La voz es de la enfermera del pasillo.

¿Doctor Casillas?

Estoy bien —reacciono.

Intento ponerme de pie pero un mareo intenso me tumba otra vez. No reconozco el lugar. No es la sala de médicos, ciertamente.

Lo siento —el tono de voz de la chica es respetuoso o atemorizado—, sé que no debemos ocuparla, pero sólo estaba libre esta cama y estando usted inconsciente...

Me lleva el diablo: estoy en una habitación de chiflados. La 2012. La más despojada de todas. Tiene el camastro, donde estoy yo, una silla, que ocupa la enfermera, y una mesa de latón. Es una mesa helada. Insoportablemente helada, y, claro, me gusta. Sobre ella hay un paquetito. Parece envuelto en papel para regalos.

¿Dónde están los médicos? —me incorporo finalmente con algún esfuerzo—. La reunión...

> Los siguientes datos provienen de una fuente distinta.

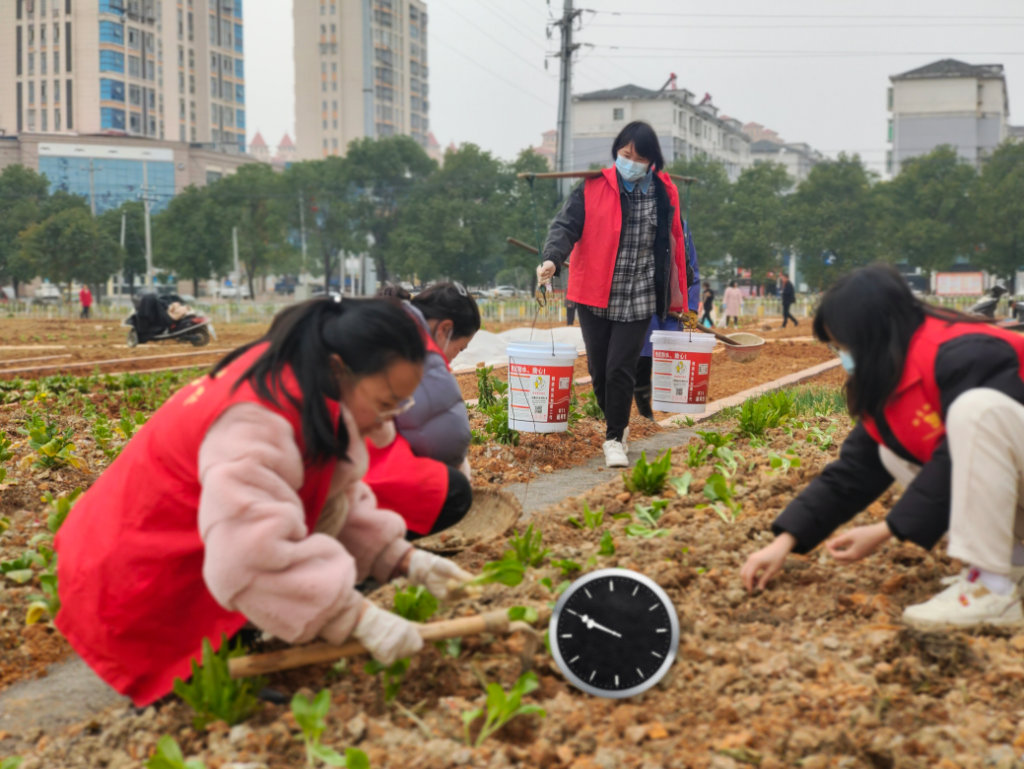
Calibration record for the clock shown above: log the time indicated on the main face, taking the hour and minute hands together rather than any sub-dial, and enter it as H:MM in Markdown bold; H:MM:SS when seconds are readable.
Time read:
**9:50**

El Doctor Fernández lo reemplaza.

Fernández. ¿Qué otra cosa esperaba? ¿Acaso no era ése su plan?...

Fernández es un niño. No puede dirigir esto. Ayúdeme.

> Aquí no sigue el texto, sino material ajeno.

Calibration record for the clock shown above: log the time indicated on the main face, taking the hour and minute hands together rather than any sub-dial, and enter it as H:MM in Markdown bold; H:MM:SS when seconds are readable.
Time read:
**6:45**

La chica pretende hacerme desistir. Quiere darme explicaciones. Le digo que las explicaciones y las órdenes las proveo yo y que no necesito darle las primeras y sí que obedezca las últimas. Lo entiende sin dudar.

Déme mi ropa, por favor —¿acaso ella me desnudó para ponerme la bata?—, y acompáñeme hasta la puerta. Luego seguiré solo.

Soy firme y terminante y no dudo de que volverá a obedecer. Pero antes me pide un segundo. Va hasta la mesa: toma el paquete. Entonces, sí, vuelve a la cama y me acerca la camisa y el pantalón.

Y el paquete.

Efectivamente: estaba envuelto en papel para regalos. Fondo rojo, rombos amarillos.

Es para usted —dice la enfermera, y desaparece.